- _DIRECTIONS FOR THIS TASK_: In your copy of the records, include every word exactly and no pictures.

(Beginning of RECORDS FOR PROCESSING)

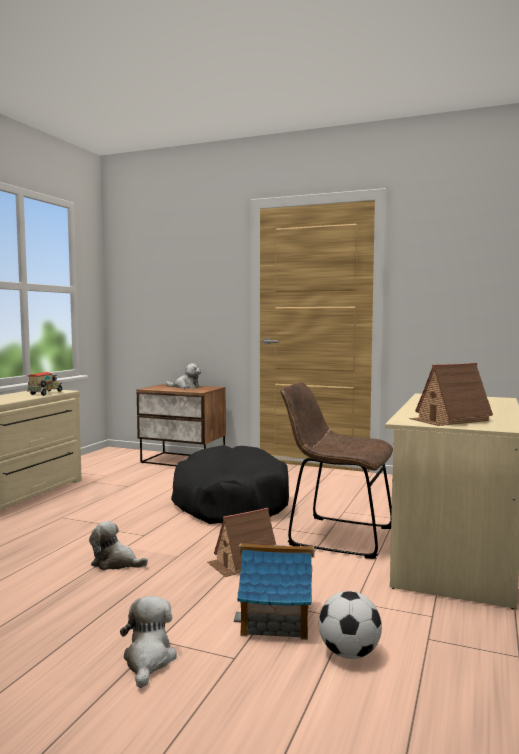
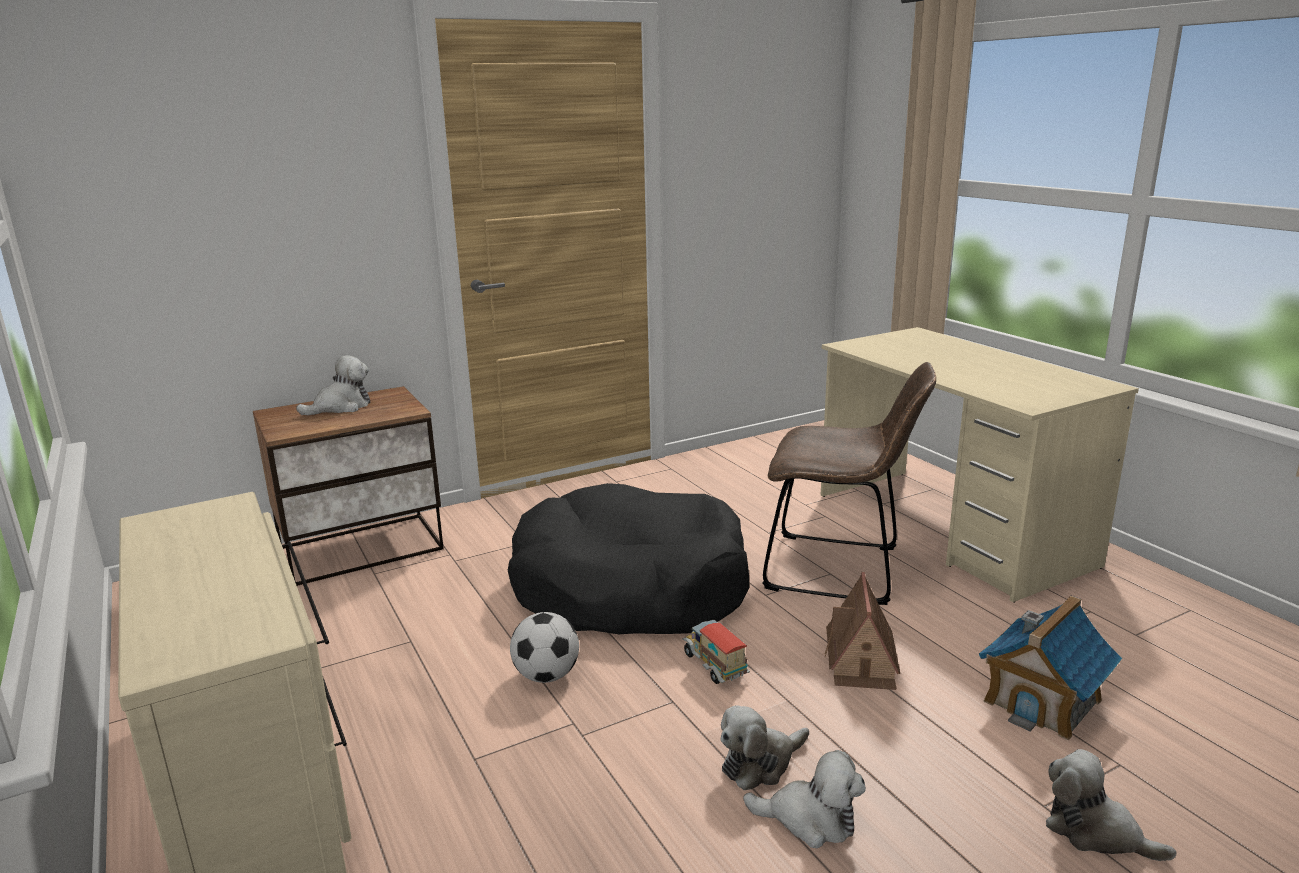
camera: 50 degrees left, 15 degrees up
toy truck [28,372,63,396] -> toy truck moved to [682,620,750,684]
brown chair [280,382,393,559] -> brown chair turned 135 degrees counterclockwise [762,362,936,605]
football [318,591,382,659] -> football moved to [510,612,579,683]
toy house [409,363,493,426] -> none
none -> plush toy [743,750,866,848]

(End of RECORDS FOR PROCESSING)

- _SOLUTION_:
camera: 50 degrees left, 15 degrees up
toy truck [28,372,63,396] -> toy truck moved to [682,620,750,684]
brown chair [280,382,393,559] -> brown chair turned 135 degrees counterclockwise [762,362,936,605]
football [318,591,382,659] -> football moved to [510,612,579,683]
toy house [409,363,493,426] -> none
none -> plush toy [743,750,866,848]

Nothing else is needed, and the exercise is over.